─── Material for this exercise

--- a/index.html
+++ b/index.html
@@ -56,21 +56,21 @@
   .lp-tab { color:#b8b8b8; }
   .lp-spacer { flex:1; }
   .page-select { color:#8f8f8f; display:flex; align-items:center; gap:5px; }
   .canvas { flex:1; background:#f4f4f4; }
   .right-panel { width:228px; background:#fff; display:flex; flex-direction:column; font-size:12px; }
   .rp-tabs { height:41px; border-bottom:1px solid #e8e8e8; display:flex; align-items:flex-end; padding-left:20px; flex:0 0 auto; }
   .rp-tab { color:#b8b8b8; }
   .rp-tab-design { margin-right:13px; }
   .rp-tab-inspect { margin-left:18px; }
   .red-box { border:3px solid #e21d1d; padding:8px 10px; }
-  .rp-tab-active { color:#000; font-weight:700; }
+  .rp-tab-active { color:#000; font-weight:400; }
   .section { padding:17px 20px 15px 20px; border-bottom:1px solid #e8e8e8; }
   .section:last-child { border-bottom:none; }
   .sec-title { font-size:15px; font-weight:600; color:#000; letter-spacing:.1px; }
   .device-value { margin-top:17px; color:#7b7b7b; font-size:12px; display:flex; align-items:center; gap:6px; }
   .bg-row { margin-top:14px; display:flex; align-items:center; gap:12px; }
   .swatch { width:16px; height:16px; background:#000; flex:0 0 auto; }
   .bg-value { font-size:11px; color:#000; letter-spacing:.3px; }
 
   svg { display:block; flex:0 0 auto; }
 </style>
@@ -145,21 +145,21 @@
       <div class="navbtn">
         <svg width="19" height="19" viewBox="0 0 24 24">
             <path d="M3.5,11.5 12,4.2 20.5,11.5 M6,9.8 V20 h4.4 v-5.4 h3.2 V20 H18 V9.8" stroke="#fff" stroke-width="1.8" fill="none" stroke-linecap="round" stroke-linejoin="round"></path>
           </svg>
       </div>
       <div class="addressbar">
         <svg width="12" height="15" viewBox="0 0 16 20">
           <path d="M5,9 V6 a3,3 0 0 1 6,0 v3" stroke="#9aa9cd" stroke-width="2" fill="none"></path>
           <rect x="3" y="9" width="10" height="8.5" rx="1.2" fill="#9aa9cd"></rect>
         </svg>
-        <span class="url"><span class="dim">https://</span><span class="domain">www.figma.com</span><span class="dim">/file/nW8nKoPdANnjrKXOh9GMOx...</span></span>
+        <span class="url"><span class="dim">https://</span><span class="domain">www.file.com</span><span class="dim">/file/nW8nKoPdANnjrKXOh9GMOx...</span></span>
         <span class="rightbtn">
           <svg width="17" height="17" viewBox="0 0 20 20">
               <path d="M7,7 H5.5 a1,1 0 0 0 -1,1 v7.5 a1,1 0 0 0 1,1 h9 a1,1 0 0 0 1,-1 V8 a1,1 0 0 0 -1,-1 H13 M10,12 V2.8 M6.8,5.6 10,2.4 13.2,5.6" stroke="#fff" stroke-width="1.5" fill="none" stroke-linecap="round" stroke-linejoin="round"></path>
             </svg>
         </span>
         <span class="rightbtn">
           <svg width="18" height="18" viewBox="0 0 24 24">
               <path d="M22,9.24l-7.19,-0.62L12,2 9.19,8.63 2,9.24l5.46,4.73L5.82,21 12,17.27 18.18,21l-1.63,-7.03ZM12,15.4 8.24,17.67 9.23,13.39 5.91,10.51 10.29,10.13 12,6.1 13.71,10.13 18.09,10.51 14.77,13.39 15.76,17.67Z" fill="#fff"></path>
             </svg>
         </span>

──────
─── Material for this exercise

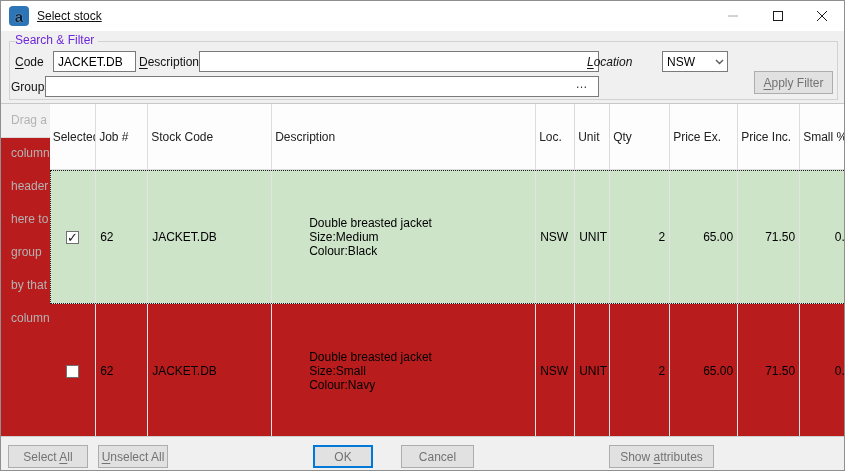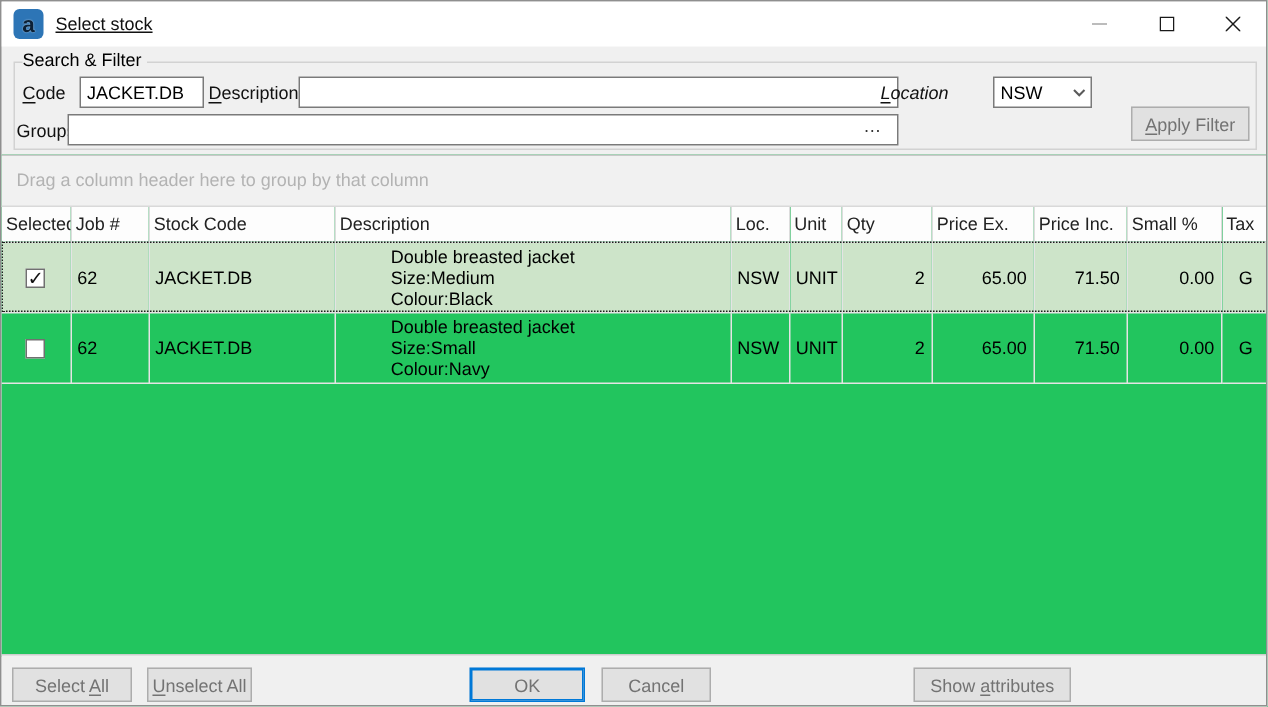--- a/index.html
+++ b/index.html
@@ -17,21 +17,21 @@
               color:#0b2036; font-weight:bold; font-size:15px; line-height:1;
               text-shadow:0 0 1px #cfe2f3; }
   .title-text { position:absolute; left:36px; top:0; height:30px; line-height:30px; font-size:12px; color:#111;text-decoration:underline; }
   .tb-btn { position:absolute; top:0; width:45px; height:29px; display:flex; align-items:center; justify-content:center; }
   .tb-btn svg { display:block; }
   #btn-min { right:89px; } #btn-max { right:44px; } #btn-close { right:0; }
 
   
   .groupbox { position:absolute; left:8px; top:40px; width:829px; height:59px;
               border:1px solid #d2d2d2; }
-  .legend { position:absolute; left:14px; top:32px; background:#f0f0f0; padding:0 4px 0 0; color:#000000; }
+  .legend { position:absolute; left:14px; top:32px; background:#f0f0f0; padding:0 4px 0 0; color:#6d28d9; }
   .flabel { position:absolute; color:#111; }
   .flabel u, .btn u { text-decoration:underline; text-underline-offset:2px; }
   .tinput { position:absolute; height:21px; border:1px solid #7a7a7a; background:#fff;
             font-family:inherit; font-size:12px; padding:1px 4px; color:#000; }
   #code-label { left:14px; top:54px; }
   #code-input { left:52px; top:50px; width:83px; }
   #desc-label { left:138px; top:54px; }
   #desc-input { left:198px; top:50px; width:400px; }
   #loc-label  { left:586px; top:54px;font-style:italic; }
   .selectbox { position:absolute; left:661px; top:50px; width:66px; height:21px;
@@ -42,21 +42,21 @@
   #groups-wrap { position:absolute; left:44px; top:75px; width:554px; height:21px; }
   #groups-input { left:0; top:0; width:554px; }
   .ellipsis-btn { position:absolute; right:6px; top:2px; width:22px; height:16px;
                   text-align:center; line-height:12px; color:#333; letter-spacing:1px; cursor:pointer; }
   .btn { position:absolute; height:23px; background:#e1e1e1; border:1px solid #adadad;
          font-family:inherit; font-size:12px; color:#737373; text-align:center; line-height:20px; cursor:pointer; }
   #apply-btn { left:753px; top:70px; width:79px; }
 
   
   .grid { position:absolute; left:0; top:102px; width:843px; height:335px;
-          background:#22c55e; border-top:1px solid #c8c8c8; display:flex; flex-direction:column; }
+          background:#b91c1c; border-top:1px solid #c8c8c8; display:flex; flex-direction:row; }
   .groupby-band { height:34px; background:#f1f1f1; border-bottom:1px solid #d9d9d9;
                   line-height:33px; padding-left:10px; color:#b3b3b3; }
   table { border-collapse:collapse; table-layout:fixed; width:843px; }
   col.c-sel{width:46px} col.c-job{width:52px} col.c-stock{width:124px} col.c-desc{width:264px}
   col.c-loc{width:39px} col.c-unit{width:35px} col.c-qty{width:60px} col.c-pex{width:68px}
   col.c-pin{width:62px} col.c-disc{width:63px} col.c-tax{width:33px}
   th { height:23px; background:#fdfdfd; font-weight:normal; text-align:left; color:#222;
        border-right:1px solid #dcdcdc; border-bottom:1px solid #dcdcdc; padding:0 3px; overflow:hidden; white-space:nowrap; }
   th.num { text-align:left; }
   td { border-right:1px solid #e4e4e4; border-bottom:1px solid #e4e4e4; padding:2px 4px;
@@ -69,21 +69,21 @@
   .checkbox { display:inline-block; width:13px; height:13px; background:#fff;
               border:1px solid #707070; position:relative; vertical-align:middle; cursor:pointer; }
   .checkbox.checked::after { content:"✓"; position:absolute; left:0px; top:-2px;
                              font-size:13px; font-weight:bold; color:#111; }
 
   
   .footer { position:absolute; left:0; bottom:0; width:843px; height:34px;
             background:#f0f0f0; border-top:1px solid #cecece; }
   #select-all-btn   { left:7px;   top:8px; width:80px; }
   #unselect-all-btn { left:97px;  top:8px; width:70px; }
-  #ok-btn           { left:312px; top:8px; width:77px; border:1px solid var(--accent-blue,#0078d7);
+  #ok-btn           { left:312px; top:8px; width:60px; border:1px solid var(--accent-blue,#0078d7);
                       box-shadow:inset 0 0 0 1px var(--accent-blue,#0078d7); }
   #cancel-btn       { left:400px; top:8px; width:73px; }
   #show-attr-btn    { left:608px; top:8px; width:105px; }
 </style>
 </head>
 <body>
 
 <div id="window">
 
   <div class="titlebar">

──────

Work to be completed: Repeat, exactly as they stand above, the lines from the line with "border:1px solid #adadad;" to the line with "top:102px; width:843px; height:335px;", both lines included.

Completed exercise:
   .btn { position:absolute; height:23px; background:#e1e1e1; border:1px solid #adadad;
          font-family:inherit; font-size:12px; color:#737373; text-align:center; line-height:20px; cursor:pointer; }
   #apply-btn { left:753px; top:70px; width:79px; }
 
   
   .grid { position:absolute; left:0; top:102px; width:843px; height:335px;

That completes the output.